Merci de ces questions qui mettent l'accent sur des points cruciaux et auxquelles il est difficile de répondre. Je me garderai de toute appréciation sur le travail de mes collègues. Ce n'est pas parce que j'ai enseigné à l'École nationale de la magistrature que je suis en droit de juger de l'efficacité de la réponse judiciaire ou des procédures mises en oeuvre par les procureurs de la République. En revanche, j'interroge mes propres pratiques.
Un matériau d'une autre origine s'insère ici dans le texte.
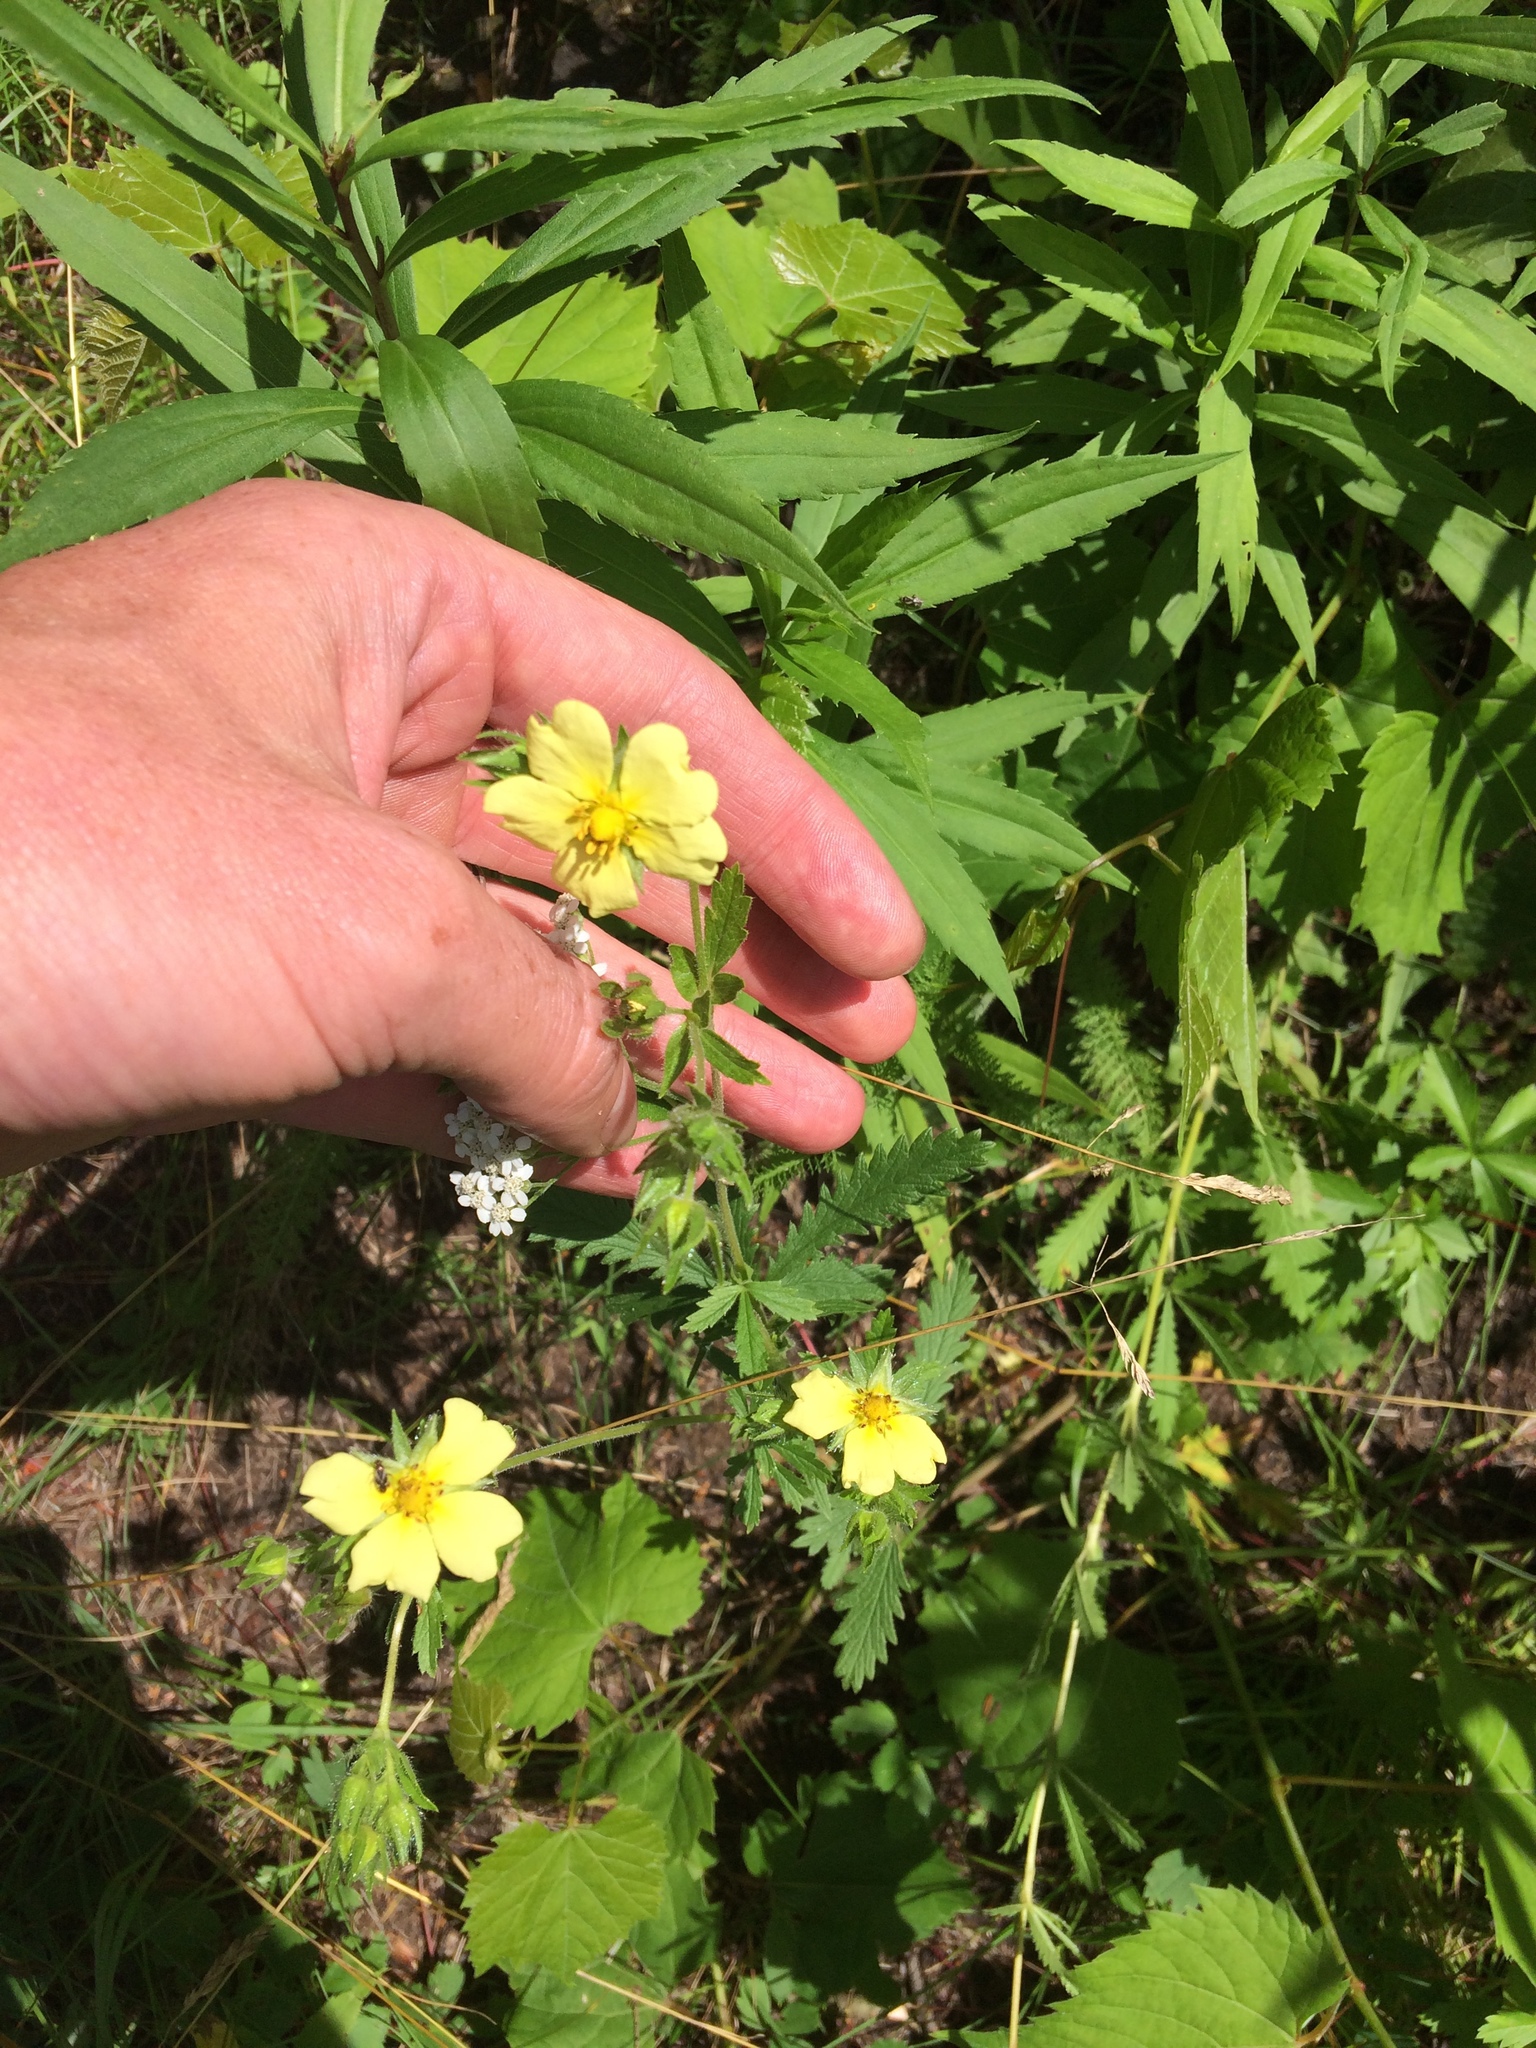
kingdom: Plantae
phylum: Tracheophyta
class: Magnoliopsida
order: Rosales
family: Rosaceae
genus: Potentilla
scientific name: Potentilla recta
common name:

Si la loi est la même pour tous dans l'ensemble du territoire, les victimes ne sont pas toutes protégées de la même manière. J'ai pu le constater au cours de mes déplacements. Les politiques publiques sont plus efficaces dans certains territoires que dans d'autres. La Seine-Saint-Denis et Paris sont des territoires emblématiques d'une jurisprudence déterminée à protéger les victimes. Les professionnels ont su y développer dans la durée des partenariats efficaces pour créer des dispositifs comme le téléphone d'alerte en cas de grave danger (TGD). Du fait de leur culture et de leur fonction, les parquets sont plus réceptifs à la notion de partenariat, alors que les juges travaillent généralement dans une logique plus individualiste et jurisprudentielle. Leur décision intervient a posteriori, après l'audience. La cohérence est donc plus rétrospective que prospective. Cela ne devrait pas empêcher le développement de pratiques collectives, car elles sont des garanties d'efficacité dans le champ civil et dans celui de la parentalité.
Le procureur de la République est le seul acteur judiciaire qui se trouve au carrefour de toutes les procédures pénales et civiles. Son rôle très évident dans le champ pénal ou dans celui de la protection des enfants reste encore insuffisant dans le champ des affaires familiales. L'article 373-2-8 du Code civil1(*) autorise le procureur à saisir le juge aux affaires familiales. Il faudrait à mon avis élargir cet article pour renforcer les possibilités d'intervention du procureur de la République dans les situations de violences conjugales. Il arrive que des femmes victimes de violences conjugales soient prêtes à sacrifier les conditions de leur divorce - convention inégalitaire, renonciation à l'exercice exclusif de l'autorité parentale, etc. - pour être sûres de pouvoir échapper à leur agresseur. Leur priorité est juste de partir... On pourrait concevoir que le procureur de la République puisse intervenir dans de telles situations. Mes collègues ne partageront peut-être pas cet avis. Pourtant, je pense que cela irait dans le bon sens.
La parentalité et la protection des enfants dans le cadre des violences conjugales sont des sujets qui mériteraient d'être mieux traités qu'ils ne le sont. Même si je suis un ardent défenseur de la coparentalité, très importante pour l'enfant, il doit y avoir des exceptions, car il est dangereux d'offrir à l'agresseur les moyens de pérenniser l'emprise qu'il exerce sur sa victime. Vous avez auditionné des experts. Dans l'exercice conjoint de l'autorité parentale, l'agresseur a toute latitude pour s'opposer aux soins. Les professionnels engagent même leur responsabilité s'ils maintiennent les soins. Karen Sadlier cite plusieurs études dans l'ouvrage qu'elle a dirigé : dans 40 % des cas, l'enfant qui vit au sein d'une famille en proie aux violences conjugales est directement victime de ces violences. Dans près d'un cas sur deux, le mari violent est un père violent. Dans tous les cas, la violence conjugale est une maltraitance pour l'enfant. D'où la nécessité d'introduire des exceptions à la coparentalité.
Une piste de réflexion consiste à penser la parentalité à partir de ce que révèle la violence dans la conjugalité. Et lorsqu'un juriste dit « révèle », c'est qu'il utilise un mécanisme que vous connaissez bien, celui de la présomption. Il faut présumer qu'un mari violent est un père dangereux. Cela ne constitue pas forcément une atteinte portée à la paternité.